Second, and more fundamentally, a large proportion of the music most of us actually love — studio recordings, electronic music, much jazz and pop — was never a live acoustic event in the first place. It was created *in* the recording medium. Setting live unamplified music as the reference standard for evaluating reproduced sound is a much narrower criterion than it first appears.

@verdantaudio 

The 800s don’t just measure “low distortion.” They measure low across frequency, level, and load. That means tiny dynamic shifts — breath, string texture, vocal inflection — aren’t masked. You’re hearing the signal emerge from blackness, not etched detail....When timing is right, music feels alive — when it’s off, even slightly, things feel dry.  This is true across all Linn products including their speakers.

Linn’s Dynamik supply and rail switching keep voltage incredibly stable. So when music demands current (bass transients, orchestral swings), the amp doesn’t flatten or harden. It stays relaxed and controlled. That composure reads as musical flow, not sterility.  This is what a truly extraordinary switching PSU delivers.  

This is a very clear statement as to why it’s not "measures well VERSUS adding harmonics for musicality." There are multiple paths toward "musical." They all involve listening and measuring and, of course, if a company only seeks measurements, they are unlikely to get to "musical." 

Frankly, I’m tired of this non-issue.

@earthbound Could it be that people who have listened to music for so long are so used to distortion coming from their systems, home, car etc..that without it music seems lifeless? The more I think about it, the more I wonder. How many of us have listened to live music without it going through some sort of electronic equipment...

Great question, and could be. :)  You might be on to something perhaps. 

A decade ago doing some updated research on what type of guitar amplifiers were being used on well known songs we all loved from the 60s, 70s, and part of the 80s.  At the time, I was really into EL34 tube amps at home, loving the distortion, and play back of those same songs originally played and recorded as such. Playback on the same types of tubes they were originally recorded in, etc.  

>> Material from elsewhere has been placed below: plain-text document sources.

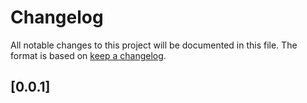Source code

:# Changelog

All notable changes to this project will be documented in this file. The format is based on [keep a changelog](https://keepachangelog.com/en/1.0.0/).

## [0.0.1]
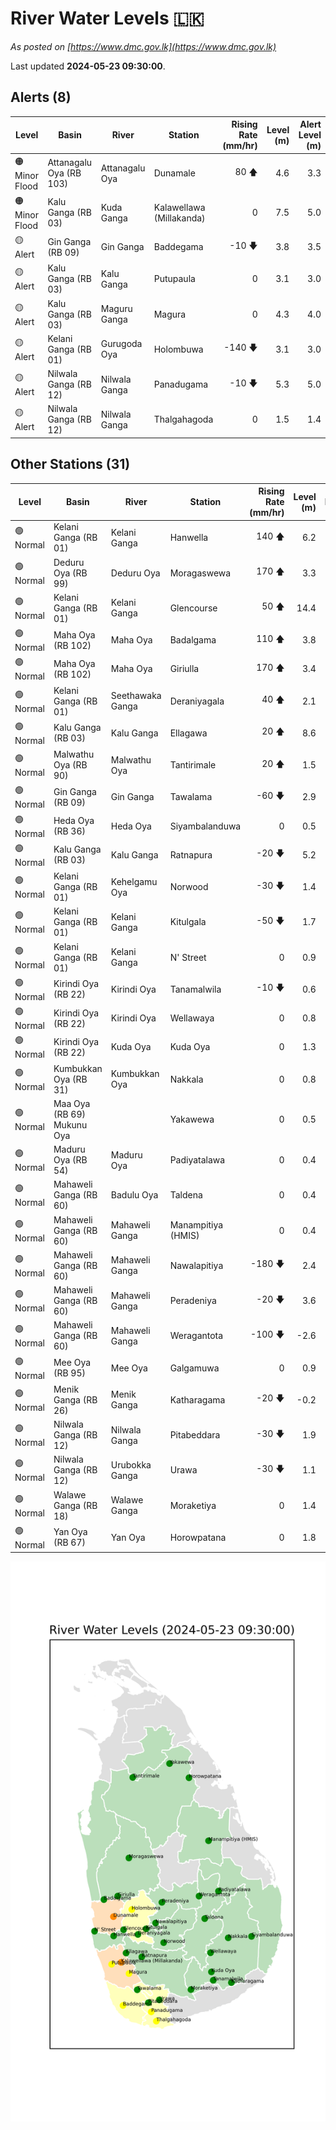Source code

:# River Water Levels :sri_lanka:

*As posted on [https://www.dmc.gov.lk](https://www.dmc.gov.lk)*

Last updated **2024-05-23 09:30:00**.

## Alerts (8)

| Level | Basin | River | Station | Rising Rate (mm/hr) | Level (m) | Alert Level (m) |
|---|---|---|---|--: |--:|--:|
| 🟠 Minor Flood | Attanagalu Oya (RB 103) | Attanagalu Oya | Dunamale | 80 🡅 | 4.6 | 3.3 |
| 🟠 Minor Flood | Kalu Ganga (RB 03) | Kuda Ganga | Kalawellawa (Millakanda) | 0  | 7.5 | 5.0 |
| 🟡 Alert | Gin Ganga (RB 09) | Gin Ganga | Baddegama | -10 🡇 | 3.8 | 3.5 |
| 🟡 Alert | Kalu Ganga (RB 03) | Kalu Ganga | Putupaula | 0  | 3.1 | 3.0 |
| 🟡 Alert | Kalu Ganga (RB 03) | Maguru Ganga | Magura | 0  | 4.3 | 4.0 |
| 🟡 Alert | Kelani Ganga (RB 01) | Gurugoda Oya | Holombuwa | -140 🡇 | 3.1 | 3.0 |
| 🟡 Alert | Nilwala Ganga (RB 12) | Nilwala Ganga | Panadugama | -10 🡇 | 5.3 | 5.0 |
| 🟡 Alert | Nilwala Ganga (RB 12) | Nilwala Ganga | Thalgahagoda | 0  | 1.5 | 1.4 |

## Other Stations (31)

| Level | Basin | River | Station | Rising Rate (mm/hr) | Level (m) | Alert Level (m) | Time to Alert |
|---|---|---|---|--: |--:|--:|---|
| 🟢 Normal | Kelani Ganga (RB 01) | Kelani Ganga | Hanwella | 140 🡅 | 6.2 | 7.0 | 5.4 ⏳ |
| 🟢 Normal | Deduru Oya (RB 99) | Deduru Oya | Moragaswewa | 170 🡅 | 3.3 | 4.8 | 8.7 ⏳ |
| 🟢 Normal | Kelani Ganga (RB 01) | Kelani Ganga | Glencourse | 50 🡅 | 14.4 | 15.0 | 11.0 ⏳ |
| 🟢 Normal | Maha Oya (RB 102) | Maha Oya | Badalgama | 110 🡅 | 3.8 | 5.0 | 11.3 ⏳ |
| 🟢 Normal | Maha Oya (RB 102) | Maha Oya | Giriulla | 170 🡅 | 3.4 | 5.5 | 12.3 ⏳ |
| 🟢 Normal | Kelani Ganga (RB 01) | Seethawaka Ganga | Deraniyagala | 40 🡅 | 2.1 | 4.8 | 66.2 ⏳ |
| 🟢 Normal | Kalu Ganga (RB 03) | Kalu Ganga | Ellagawa | 20 🡅 | 8.6 | 10.0 | 72.5 ⏳ |
| 🟢 Normal | Malwathu Oya (RB 90) | Malwathu Oya | Tantirimale | 20 🡅 | 1.5 | 5.0 | 176.0 ⏳ |
| 🟢 Normal | Gin Ganga (RB 09) | Gin Ganga | Tawalama | -60 🡇 | 2.9 | 4.0 | 🟢 |
| 🟢 Normal | Heda Oya (RB 36) | Heda Oya | Siyambalanduwa | 0  | 0.5 | 4.5 | 🟢 |
| 🟢 Normal | Kalu Ganga (RB 03) | Kalu Ganga | Ratnapura | -20 🡇 | 5.2 | 5.2 | 🟢 |
| 🟢 Normal | Kelani Ganga (RB 01) | Kehelgamu Oya | Norwood | -30 🡇 | 1.4 | 1.5 | 🟢 |
| 🟢 Normal | Kelani Ganga (RB 01) | Kelani Ganga | Kitulgala | -50 🡇 | 1.7 | 3.0 | 🟢 |
| 🟢 Normal | Kelani Ganga (RB 01) | Kelani Ganga | N' Street | 0  | 0.9 | 1.2 | 🟢 |
| 🟢 Normal | Kirindi Oya (RB 22) | Kirindi Oya | Tanamalwila | -10 🡇 | 0.6 | 4.0 | 🟢 |
| 🟢 Normal | Kirindi Oya (RB 22) | Kirindi Oya | Wellawaya | 0  | 0.8 | 4.4 | 🟢 |
| 🟢 Normal | Kirindi Oya (RB 22) | Kuda Oya | Kuda Oya | 0  | 1.3 | 6.9 | 🟢 |
| 🟢 Normal | Kumbukkan Oya (RB 31) | Kumbukkan Oya | Nakkala | 0  | 0.8 | 5.0 | 🟢 |
| 🟢 Normal | Maa Oya (RB 69) Mukunu Oya |  | Yakawewa | 0  | 0.5 | 4.0 | 🟢 |
| 🟢 Normal | Maduru Oya (RB 54) | Maduru Oya | Padiyatalawa | 0  | 0.4 | 4.0 | 🟢 |
| 🟢 Normal | Mahaweli Ganga (RB 60) | Badulu Oya | Taldena | 0  | 0.4 | 3.0 | 🟢 |
| 🟢 Normal | Mahaweli Ganga (RB 60) | Mahaweli Ganga | Manampitiya (HMIS) | 0  | 0.4 | 3.0 | 🟢 |
| 🟢 Normal | Mahaweli Ganga (RB 60) | Mahaweli Ganga | Nawalapitiya | -180 🡇 | 2.4 | 3.5 | 🟢 |
| 🟢 Normal | Mahaweli Ganga (RB 60) | Mahaweli Ganga | Peradeniya | -20 🡇 | 3.6 | 5.0 | 🟢 |
| 🟢 Normal | Mahaweli Ganga (RB 60) | Mahaweli Ganga | Weragantota | -100 🡇 | -2.6 | 5.0 | 🟢 |
| 🟢 Normal | Mee Oya (RB 95) | Mee Oya | Galgamuwa | 0  | 0.9 | 4.8 | 🟢 |
| 🟢 Normal | Menik Ganga (RB 26) | Menik Ganga | Katharagama | -20 🡇 | -0.2 | 4.0 | 🟢 |
| 🟢 Normal | Nilwala Ganga (RB 12) | Nilwala Ganga | Pitabeddara | -30 🡇 | 1.9 | 4.0 | 🟢 |
| 🟢 Normal | Nilwala Ganga (RB 12) | Urubokka Ganga | Urawa | -30 🡇 | 1.1 | 2.5 | 🟢 |
| 🟢 Normal | Walawe Ganga (RB 18) | Walawe Ganga | Moraketiya | 0  | 1.4 | 3.0 | 🟢 |
| 🟢 Normal | Yan Oya (RB 67) | Yan Oya | Horowpatana | 0  | 1.8 | 6.0 | 🟢 |

![River Water Level Map](images/river-water-level-map.png)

i.e. EL34 tubes are famously associated with the "British sound" of Marshall amplifiers, creating a warm, lush, and punchy tone with prominent midrange that defined much of 1960s and 70s rock. They are known for breaking up early, offering a creamy, rich distortion. 

My friends new Guitar amp:

-a good friend was giddy about his new guitar amp coming soon, and all of his other amps were Marshalls, we had come to love the sound of, and for his band.

Well, the new solid state (non tube) guitar amp showed up with the Class-D for the lower bass section, not sure how it was configured. The sound was quite different. Sure, fast, clean, snappy.  Most of the former tone, texture, decay, and transition of notes from one string to the next was not there any more. More strident. Sure, you could hear a bit more of those notes, yet how it was presented in [more strident] and less pleasant way was definitely being compared to a former sound both of us were "so used to" before.  I sort of agree with your question and why you bring it up. Yep, possibly so.  

If today's generation of new audiophiles grows up with early version Class-D amps and sound, with electronic crossovers involved too, perhaps they might prefer this type of sound over what older Class-A SS/Tube amps offer. Could be, and to your point.  Interesting question btw.   

Yeah just a thought for another time. I don’t want to derail this thread, which is a good one.